Benefits and drawbacks

The setup that is shown in the previous part has several benefits and drawbacks.

Benefits

• Tooling components are not exposed on the Internet (only connections from authorized users can reach tooling components).
• Access to tooling components is entirely granted through IAM.
• No need to manage an additional component like OAuth2 Proxy in the cluster for a similar need.
• Once the IAP-protected Ingress controller is set up, it is easy to protect new tooling components.

Drawbacks

• User identity is forwarded using headers that can be used for RBAC on applications, but not all components can use them securely. User information can be leveraged by tooling components to grant rights on their UI. X-Goog-Authenticated-User-Email forwards the user's email address and X-Goog-Iap-Jwt-Assertion forwards information on the authenticated user through a signed JWT. Unfortunately, some components (like ArgoCD) are not able to decode JWT headers to access user information. Relying on the X-Goog-Authenticated-User-Email header is way less secure as it does not provide proof of authenticity like the JWT signature that can be verified. This means the right Kubernetes RBAC and Network Policies must be set in the cluster to prevent users to craft their own headers when accessing components.
• groups information is not forwarded by IAP. Components that provide Role-Based Access Control (RBAC) need to be configured on a per-user basis, or a dedicated component to retrieve groups must be installed in the cluster (like Dex for instance).
• Authentication tokens obtained with IAP are limited to a single domain. This is not a problem with tooling components, as APIs and front-ends use the same domain. However, it is not suitable for applications that use XHR to communicate with backends under other domain names.

Conclusion

Using IAP to protect access to the web resources of GKE tooling components is interesting to easily secure and protect them while following Zero Trust principles. However, this method has drawbacks that cannot be ignored.

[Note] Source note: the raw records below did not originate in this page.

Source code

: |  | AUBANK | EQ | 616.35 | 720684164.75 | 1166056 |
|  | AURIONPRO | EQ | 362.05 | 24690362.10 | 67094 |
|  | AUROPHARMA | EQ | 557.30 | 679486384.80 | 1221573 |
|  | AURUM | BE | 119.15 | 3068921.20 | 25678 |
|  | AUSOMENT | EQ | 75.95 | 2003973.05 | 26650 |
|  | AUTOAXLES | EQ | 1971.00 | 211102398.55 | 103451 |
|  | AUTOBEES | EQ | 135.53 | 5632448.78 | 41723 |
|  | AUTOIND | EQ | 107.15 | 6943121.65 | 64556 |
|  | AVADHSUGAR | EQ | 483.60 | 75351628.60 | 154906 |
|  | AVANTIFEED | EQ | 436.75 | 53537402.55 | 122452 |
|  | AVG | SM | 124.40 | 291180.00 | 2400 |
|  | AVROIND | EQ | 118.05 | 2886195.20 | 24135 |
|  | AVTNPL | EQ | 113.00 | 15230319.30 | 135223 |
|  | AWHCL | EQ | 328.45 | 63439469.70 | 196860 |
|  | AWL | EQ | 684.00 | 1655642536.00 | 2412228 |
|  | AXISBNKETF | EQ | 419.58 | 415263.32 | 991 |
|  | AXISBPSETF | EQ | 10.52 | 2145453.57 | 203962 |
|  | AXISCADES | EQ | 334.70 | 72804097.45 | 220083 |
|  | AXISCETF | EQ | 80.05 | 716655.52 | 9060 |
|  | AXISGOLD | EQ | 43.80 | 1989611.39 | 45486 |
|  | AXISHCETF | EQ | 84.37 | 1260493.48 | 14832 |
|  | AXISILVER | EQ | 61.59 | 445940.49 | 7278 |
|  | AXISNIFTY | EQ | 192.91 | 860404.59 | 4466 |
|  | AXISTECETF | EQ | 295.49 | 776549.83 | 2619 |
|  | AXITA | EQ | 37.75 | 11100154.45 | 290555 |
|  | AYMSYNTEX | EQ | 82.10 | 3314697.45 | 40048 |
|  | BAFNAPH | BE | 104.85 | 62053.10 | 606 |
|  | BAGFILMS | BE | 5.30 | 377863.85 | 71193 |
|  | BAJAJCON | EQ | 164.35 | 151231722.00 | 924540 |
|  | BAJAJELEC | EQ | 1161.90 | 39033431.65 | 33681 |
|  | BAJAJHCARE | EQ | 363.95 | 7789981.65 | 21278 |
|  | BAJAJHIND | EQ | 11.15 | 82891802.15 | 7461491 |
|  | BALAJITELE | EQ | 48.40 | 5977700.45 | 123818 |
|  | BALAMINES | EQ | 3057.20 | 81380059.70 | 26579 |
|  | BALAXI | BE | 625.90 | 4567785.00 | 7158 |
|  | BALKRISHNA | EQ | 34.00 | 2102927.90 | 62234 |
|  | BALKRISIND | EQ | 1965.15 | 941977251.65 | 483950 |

Especially, it does not forward groups information that allows for efficient management of user rights. It is not too much of an issue when only a few people manage the infrastructure, but it is not manageable at scale.

On large infrastructure, combining IAP with Dex can be a good alternative: IAP grants access to components from the Internet while Dex authenticates users and retrieves the necessary information (e.g. groups) for authorization (performed by components).

Of course, IAP alone is not sufficient to fully protect clusters and components. It comes as an additional layer to other mechanisms such as Role-Based Access Control (RBAC), Network Policies, or workload security hardening.